If it is virtually impossible at that moment, the wife should give him a rain-check for a specific time in the future. When she fulfills her promise, she should make it worth his wait!
You may ask, “What if I am not in ‘the mood’?” One of the best ways for a wife to get in “the mood” and enjoy having sex with her husband is for her to concentrate on pleasing him.
A wife should not only concentrate on pleasing her husband, but should also remember that her pleasure enhances his pleasure. It is important that the wife tell her husband what is pleasurable for her. She should talk to him, be specific, and help him to be a good lover to her.
Sexual relations between a husband and wife should not be a chore, but a pleasure that is enjoyed by both and anticipated by both. (Proverbs 5:18-19)
Principle 1 – Sex Within Marriage is Holy and Good
An undefiled marriage bed means the couple has sexual relations and neither one is unfaithful to the other nor impure in their thoughts or actions. As long as your thoughts and motives and actions are pure, you are pleasing to God and God views what you are doing as good. (Hebrews 13:4; Genesis 1:31)
Principle 2 – Pleasure Is Assured And Is Not Sinful
Pleasure resulting from physical intimacy between husband and wife is assumed by Scripture. It should be fun. Generally both husband and wife should come to a climax, but if one or the other is too tired or is providentially hindered in some way (wife’s period or pregnancy), they can still express love to the other, if not through vaginal intercourse, through manual stimulation.
(Song of Solomon 7:10-12)
Principle 3 – The Wife Should Be Other-Oriented And Not Self-Oriented
An attitude of “How can I give pleasure to my husband?” will result in more pleasure for the wife. Think about your husband – plan for him. You should seek your husband to satisfy your sexual desires rather than seeking sexual release alone which is sinful and selfish. (Song of Solomon 5:2-5)
Principle 4 – Sexual Relations Should be Regular And Continuous
The frequency of sex depends on the other person’s need, not ours alone. If your attitude about having sex comes down to only what you need or what you don’t want, then you don’t have God’s perspective. The goal is that neither is experiencing frustration or temptation. Sexual intimacy should be a regular and continuous part of your relationship with your husband. (Proverbs 5:19)
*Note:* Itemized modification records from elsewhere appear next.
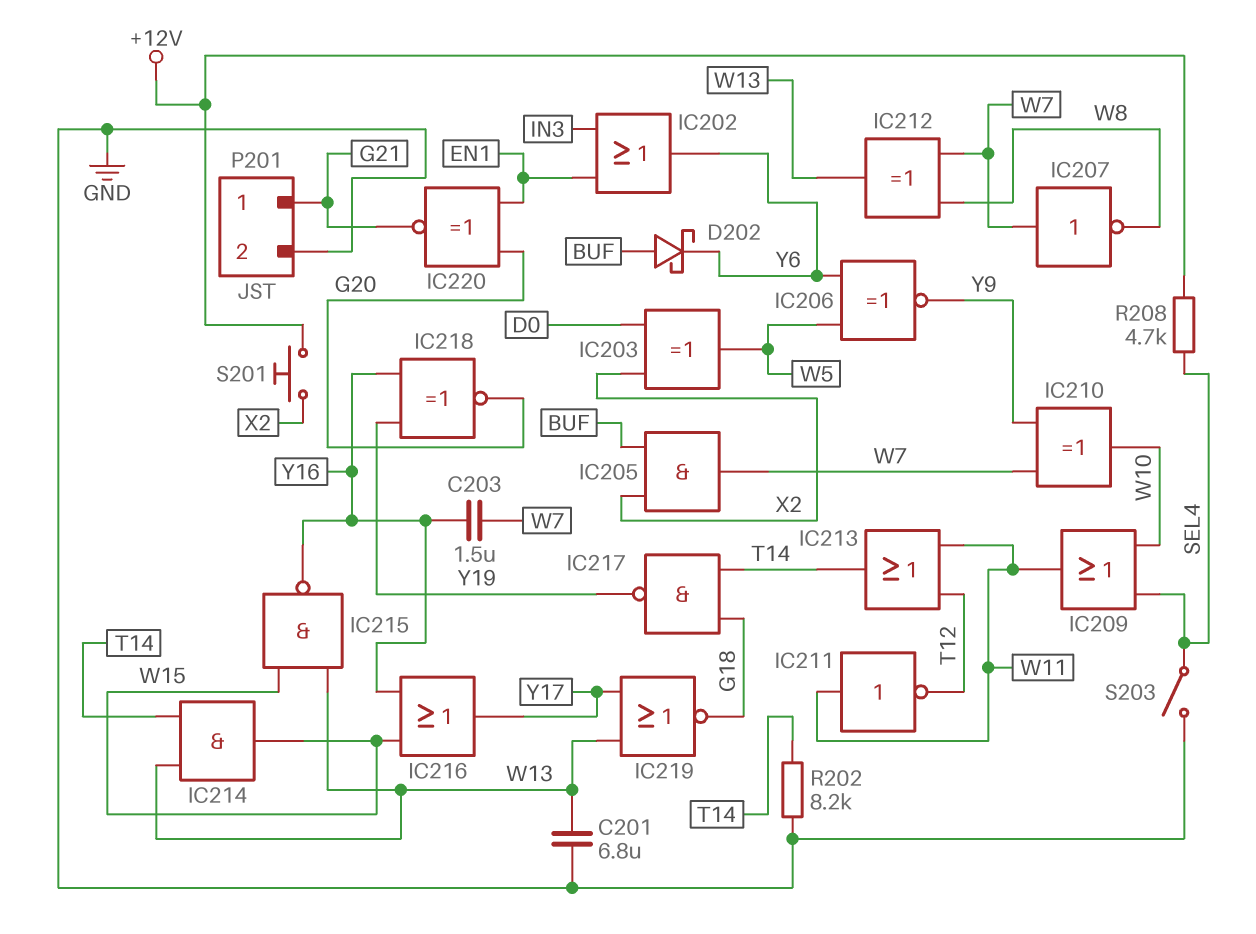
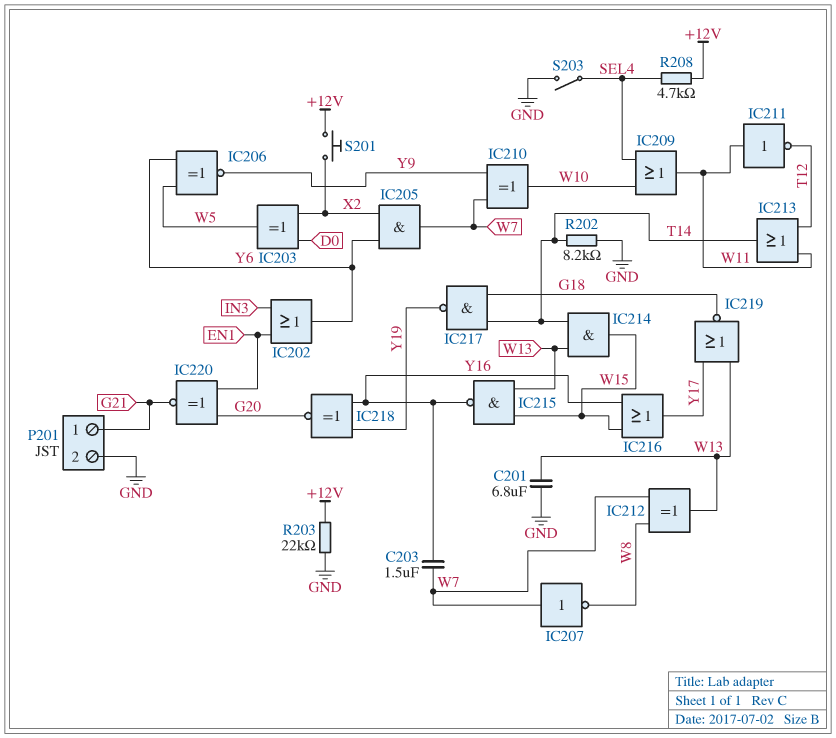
D202: schottky (A BUF, K Y6) -> none
IC205: AND (in BUF, in X2, out W7) -> AND (in X2, in Y6, out W7)
R203: none -> 22k (+12V, GND)

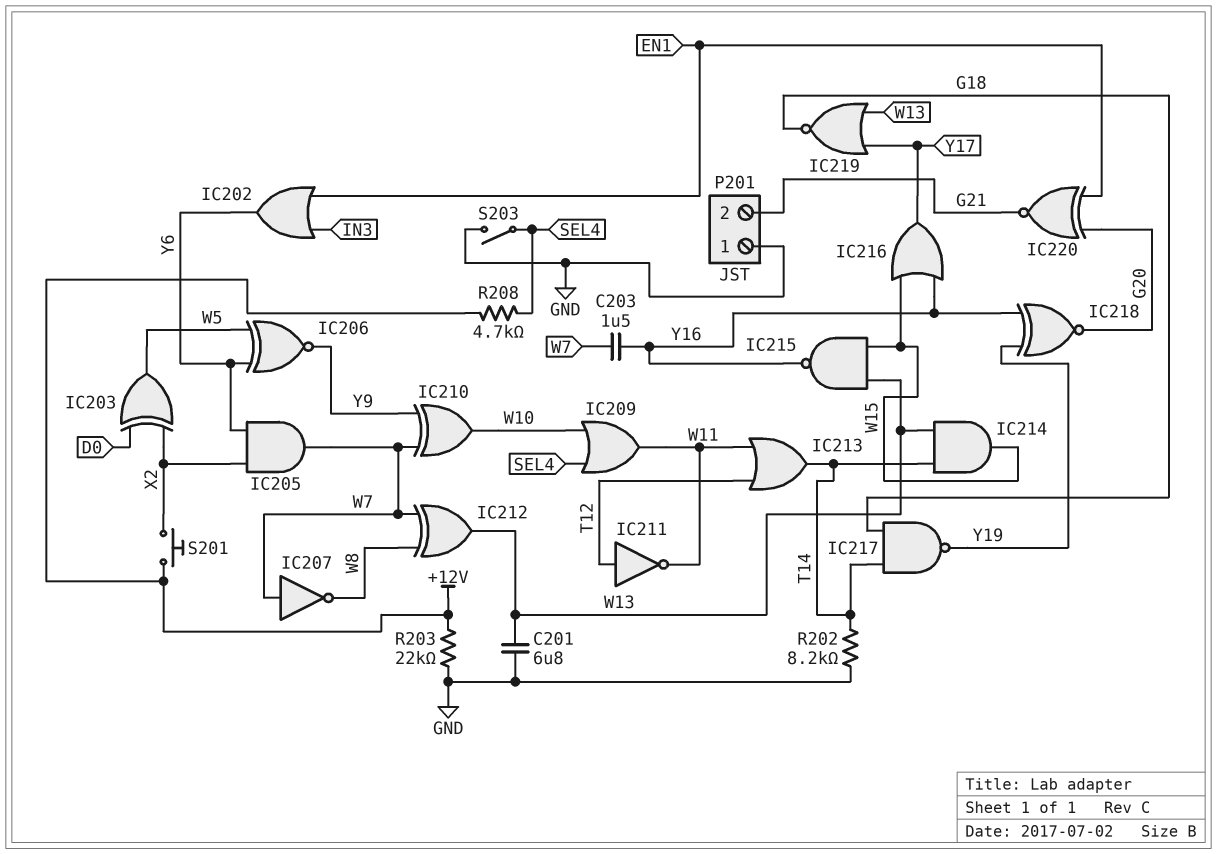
IC211: NOT (in W11, out T12) -> NOT (in T12, out W11)
P201 pin 1: G21 -> GND
P201 pin 2: GND -> G21

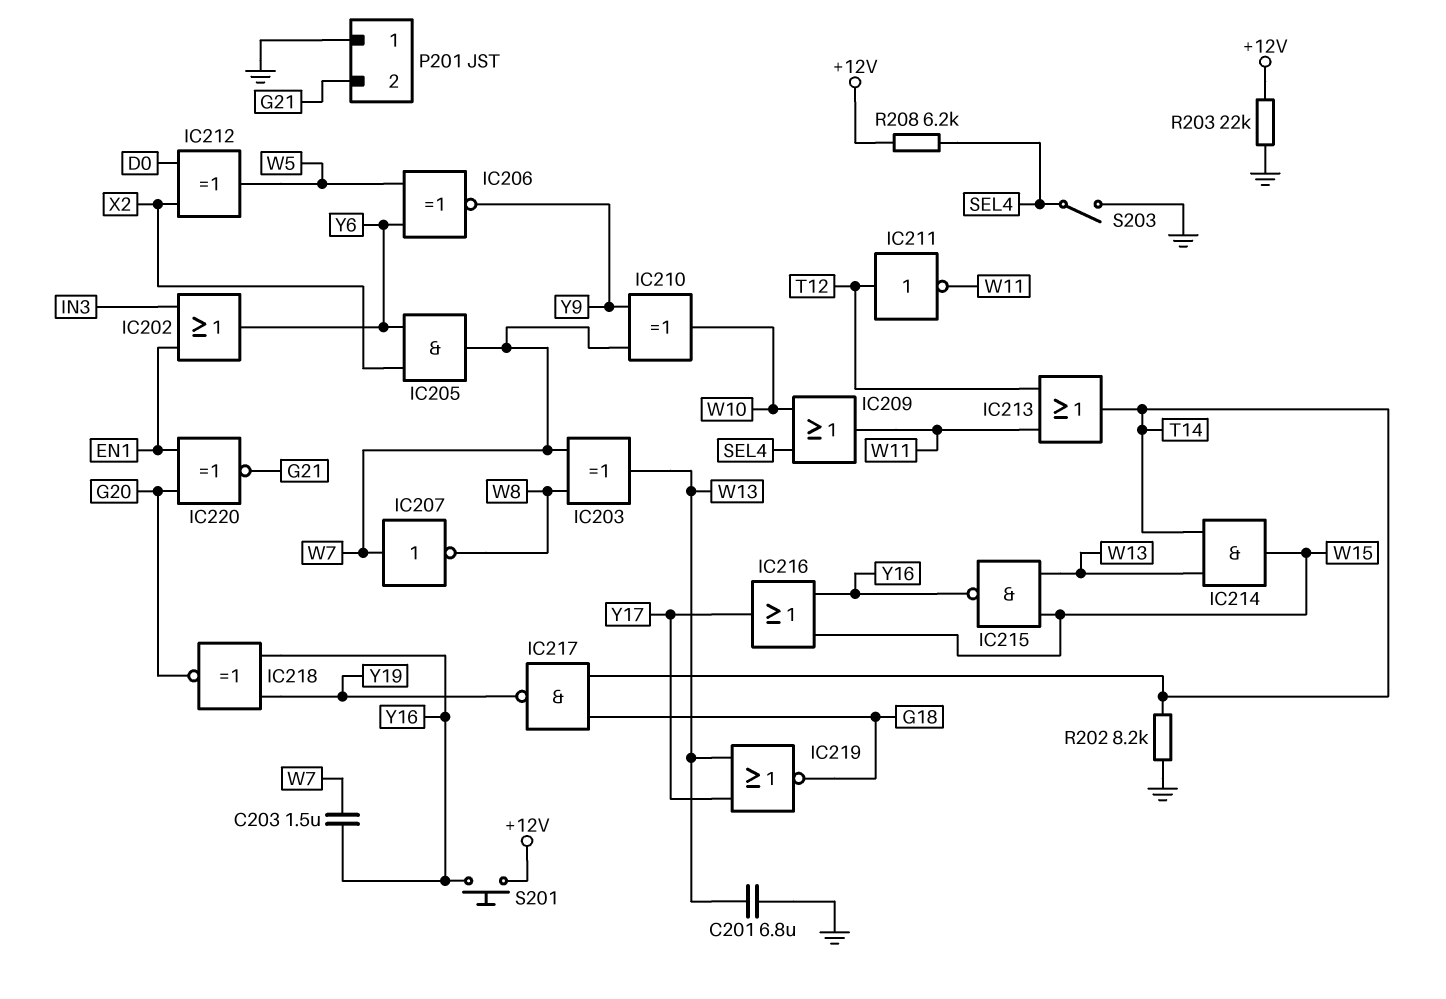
IC203: XOR (in D0, in X2, out W5) -> XOR (in W7, in W8, out W13)
IC212: XOR (in W7, in W8, out W13) -> XOR (in D0, in X2, out W5)
R208: 4.7k (+12V, SEL4) -> 6.2k (+12V, SEL4)
S201: button (+12V, X2) -> button (+12V, Y16)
Principle 5 – The Wife Should Never Bargain With Her Husband In Return For Her Favors
Bargaining with your husband in return for your “favors” is selfish and treating your husband more like a child by trying to manipulate him. Your motive should not be what you can get from your husband. It should be for the glory of God. (Philippians 2:3-4)
Principle 6 – Sex Relations Are to Be Equal And Reciprocal
Equal and reciprocal sex means either the wife or the husband may and should initiate sex. Anything goes as long as it is mutually agreeable, pleasurable, and not offensive to the partner. Exceptions would include anything that is sinful such as sodomy, watching pornography, and sharing sexual fantasies about other people. (Galatians 5:19; 1 Corinthians 7:3-5)
Wife’s Biblical Obligations to Her Husband Regarding their Physical Intimacy:
· She is to satisfy him completely if at all possible.
· She is to go to him to meet her own needs in this area.
· She is to initiate sex and plan ahead, anticipating their time together rather than dreading it.
· She is not to participate in any sinful practices such as masturbation, pornography, sodomy, or sexual fantasies about other men.
· She is to have a pure motive before God and view sex as a good and holy act the God declares “good”.
If you have not been thinking about sex or participating in sex with your husband in a God-honoring way, you must repent. Then you must do what James suggested to show your faith by your works. (James )
Questions / Discussion:
Homework: (Read Chapters 12 and 13)
Prayerfully ask God to show you any area regarding your physical intimacy with your husband that may need improvement. Begin to take specific steps to move toward the God-honoring, physical intimacy that we were created to enjoy.